Kate’s shoulder came to rest against his, warm, solid.
“I spent a long time playing that game,” she said. “Pretending there were other versions of this world, where other versions of me got to live, and be happy, even if I didn’t, and you know what? It’s lonely as hell. Maybe there are other versions, other lives, but this one’s ours. It’s all we’ve got.”
“I can’t protect this world and care about it.”
Kate met his gaze. “That’s the only way to do it.”
He folded forward. “I can’t.”
“Why not?”
“Because it hurts too much.” He shuddered. “Every day, every loss, it hurts.”
“I know.” Kate’s hand threaded through his, and for an instant he was curled against the bottom of a bathtub, fever tearing over his skin with Kate’s grip and her voice his only anchors.
I’m not letting go.
Her grip tightened.
“Look at me,” she said, and he dragged his head up. Her face was inches from his own, her eyes midnight blue, save for the violent silver crack.
“I know it hurts,” she said. “So make it worth the pain.”
“How?”
“By not letting go,” she said softly. “By holding on, to anger, or hope, or whatever it is that keeps you fighting.”
You, he thought.
And for once, a word felt simple, because Kate was the one who kept him fighting, who looked at him and saw him, and saw through him at the same time, and who never let go.
He didn’t decide to kiss her. One second her mouth was an inch from his, and the next, his lips were on hers, and the next, she was kissing him back, and the next, they were a tangle of limbs, and the next, Kate was on top of him, pressing him down into the sheets.
August had felt fear and pain, the ache of hunger and the steady calm after taking a soul, but he’d never felt anything like this. He’d lost himself before in his music, fallen into the notes, the world dissolving briefly, and even that was not like this. For once there was no Leo in his head, no Ilsa or Soro, just the warmth of Kate’s skin and the memory of stardust and open fields, of bleachers and black-and-white cats and apples in the woods, of tally marks and music, of running and burning, and the desperate, hopeless desire to feel human.
And then her mouth was on his again, and the version of himself, the one he tried so hard to drown, came gasping up for air.
For a moment, everything was simple.
Kate forgot the sight of the soldier in the cell and the ticking time bomb in her head, and the violent voice inside her was drowned out by August—by his cool skin and the music of his body against hers.
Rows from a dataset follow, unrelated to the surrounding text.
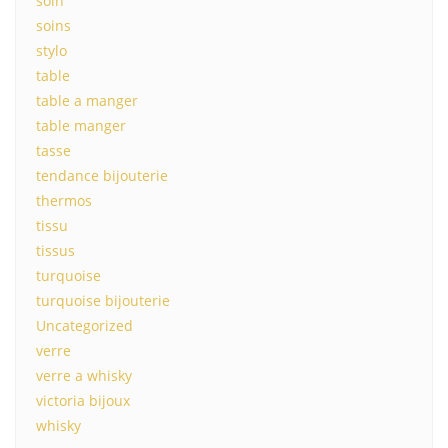
soin
soins
stylo
table
table a manger
table manger
tasse
tendance bijouterie
thermos
tissu
tissus
turquoise
turquoise bijouterie
Uncategorized
verre
verre a whisky
victoria bijoux
whisky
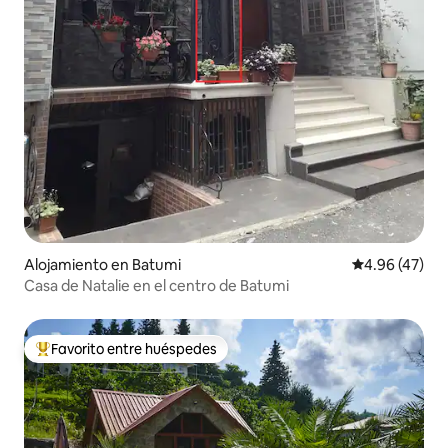
Alojamiento en Batumi
Calificación 
4.96 (47)
Casa de Natalie en el centro de Batumi
Favorito entre huéspedes
Favorito entre huéspedes preferido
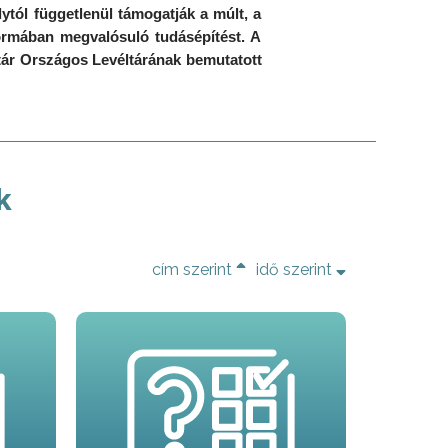
ytól függetlenül támogatják a múlt, a
formában megvalósuló tudásépítést. A
ltár Országos Levéltárának bemutatott
k
cím szerint
idő szerint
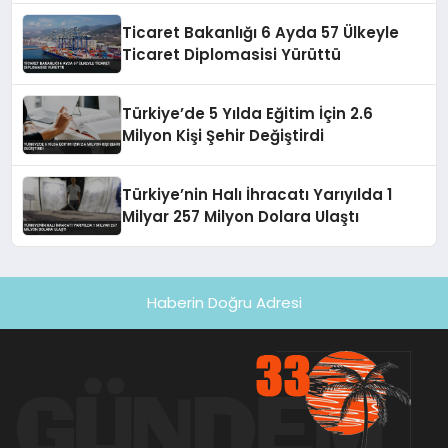
Ticaret Bakanlığı 6 Ayda 57 Ülkeyle
Ticaret Diplomasisi Yürüttü
Türkiye’de 5 Yılda Eğitim İçin 2.6
Milyon Kişi Şehir Değiştirdi
Türkiye’nin Halı İhracatı Yarıyılda 1
Milyar 257 Milyon Dolara Ulaştı
Haberin Doğru Adresi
The room seemed to dance with sudden light, a soft and lovely red— Kate gasped, lurching backward as she realized the light was coming from her. August saw it too and half-stumbled, half-fell back off the bed, landing amid a pile of books.
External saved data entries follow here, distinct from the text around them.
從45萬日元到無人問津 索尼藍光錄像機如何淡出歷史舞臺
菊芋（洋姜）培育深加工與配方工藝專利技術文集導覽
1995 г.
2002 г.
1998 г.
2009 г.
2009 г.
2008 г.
She sagged against the headboard, breathless, the first washes of red light already fading back beneath her skin. She stared at August.
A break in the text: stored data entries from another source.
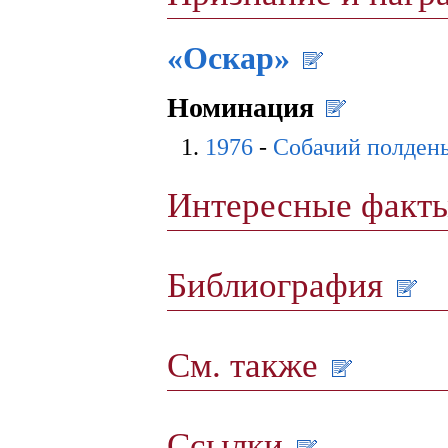
«Оскар»
Номинация
1976
-
Собачий полден
Интересные факт
Библиография
См. также
Ссылки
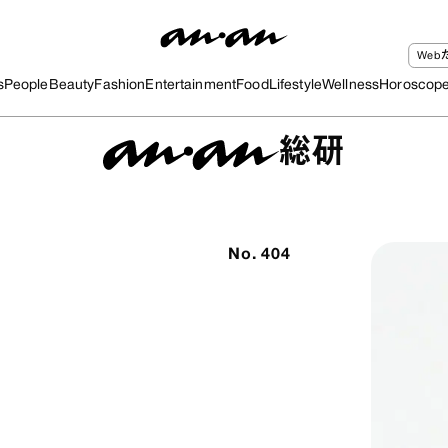
We
s
People
Beauty
Fashion
Entertainment
Food
Lifestyle
Wellness
Horoscop
総研
No.
404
And then, she started to laugh.
It rose up suddenly, like madness, and left her close to tears, and August looked at her, flushed with embarrassment, as if she were laughing at him or at them or at this instead of at everything, at the absurdity of their lives and the fact that nothing would ever be easy, or simple, or normal.
She shook her head, one hand pressed to her mouth until the laughter died enough that she could hear August telling her he was sorry.
“Why? Did you know that would happen?”
August stared at her, aghast. “Did I know that kissing you would bring your soul to surface? That—that—would have the same effect as pain or music? No, I must have missed that lesson.”
She stared at him, agape. “August, was that sarcasm?”
He shrugged, toppling another short stack of books somewhere behind him. Kate shifted back, making room. “Come here.”
He looked miserable. “I think it’s better if I stay down here.”